◆ **INPUT FOR THIS TASK**:
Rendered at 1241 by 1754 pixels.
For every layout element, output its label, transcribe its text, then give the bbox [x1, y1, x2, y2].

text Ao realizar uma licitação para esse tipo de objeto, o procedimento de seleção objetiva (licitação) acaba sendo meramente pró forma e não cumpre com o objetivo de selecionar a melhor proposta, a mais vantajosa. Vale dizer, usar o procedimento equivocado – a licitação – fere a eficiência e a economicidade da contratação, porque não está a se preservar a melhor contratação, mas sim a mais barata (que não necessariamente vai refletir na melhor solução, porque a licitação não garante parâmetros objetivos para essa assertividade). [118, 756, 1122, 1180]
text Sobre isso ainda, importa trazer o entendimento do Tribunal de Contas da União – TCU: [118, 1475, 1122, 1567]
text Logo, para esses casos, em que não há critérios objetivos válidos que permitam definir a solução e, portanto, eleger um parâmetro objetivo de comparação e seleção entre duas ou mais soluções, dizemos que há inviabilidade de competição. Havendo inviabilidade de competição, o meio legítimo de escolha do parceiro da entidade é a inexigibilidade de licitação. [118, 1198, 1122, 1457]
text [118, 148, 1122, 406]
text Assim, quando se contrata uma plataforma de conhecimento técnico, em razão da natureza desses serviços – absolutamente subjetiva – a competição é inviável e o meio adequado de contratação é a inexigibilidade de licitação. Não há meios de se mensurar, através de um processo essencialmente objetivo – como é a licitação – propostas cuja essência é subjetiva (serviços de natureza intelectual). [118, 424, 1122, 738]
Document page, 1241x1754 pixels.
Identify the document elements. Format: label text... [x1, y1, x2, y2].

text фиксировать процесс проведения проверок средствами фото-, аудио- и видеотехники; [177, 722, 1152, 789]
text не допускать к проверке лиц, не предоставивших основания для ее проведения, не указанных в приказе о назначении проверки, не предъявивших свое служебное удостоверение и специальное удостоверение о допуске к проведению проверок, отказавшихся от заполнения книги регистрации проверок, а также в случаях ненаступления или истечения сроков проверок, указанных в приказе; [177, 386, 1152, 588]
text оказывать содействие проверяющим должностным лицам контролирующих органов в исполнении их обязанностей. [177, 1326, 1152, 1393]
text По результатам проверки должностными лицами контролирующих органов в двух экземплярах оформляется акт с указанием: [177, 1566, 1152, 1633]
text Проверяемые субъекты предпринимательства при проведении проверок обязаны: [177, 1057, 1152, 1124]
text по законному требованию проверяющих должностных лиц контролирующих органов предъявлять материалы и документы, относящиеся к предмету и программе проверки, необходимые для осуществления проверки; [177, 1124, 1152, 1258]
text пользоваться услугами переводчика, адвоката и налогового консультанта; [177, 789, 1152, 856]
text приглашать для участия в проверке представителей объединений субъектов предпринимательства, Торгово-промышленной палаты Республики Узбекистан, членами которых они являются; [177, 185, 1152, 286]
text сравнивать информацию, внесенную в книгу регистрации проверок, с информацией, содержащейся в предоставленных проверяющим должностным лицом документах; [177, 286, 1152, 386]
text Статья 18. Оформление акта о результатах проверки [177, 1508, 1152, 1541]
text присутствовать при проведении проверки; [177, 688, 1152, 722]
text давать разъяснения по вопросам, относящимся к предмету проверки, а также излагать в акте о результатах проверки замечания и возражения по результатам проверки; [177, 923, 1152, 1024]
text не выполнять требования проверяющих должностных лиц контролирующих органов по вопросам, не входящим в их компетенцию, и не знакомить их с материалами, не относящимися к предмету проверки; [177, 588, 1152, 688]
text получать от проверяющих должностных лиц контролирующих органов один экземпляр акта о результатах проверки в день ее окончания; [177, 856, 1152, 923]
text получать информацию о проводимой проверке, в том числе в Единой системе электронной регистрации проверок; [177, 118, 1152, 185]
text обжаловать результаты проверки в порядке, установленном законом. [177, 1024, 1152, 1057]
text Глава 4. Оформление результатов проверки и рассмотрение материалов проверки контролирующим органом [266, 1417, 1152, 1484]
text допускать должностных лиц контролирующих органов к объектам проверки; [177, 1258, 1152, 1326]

◆ **REQUIRED ACTION**: Copy out, from the material above, each line in which the string "предпринимательства" is found.

◆ **WRITTEN SOLUTION**:
text Проверяемые субъекты предпринимательства при проведении проверок обязаны: [177, 1057, 1152, 1124]
text приглашать для участия в проверке представителей объединений субъектов предпринимательства, Торгово-промышленной палаты Республики Узбекистан, членами которых они являются; [177, 185, 1152, 286]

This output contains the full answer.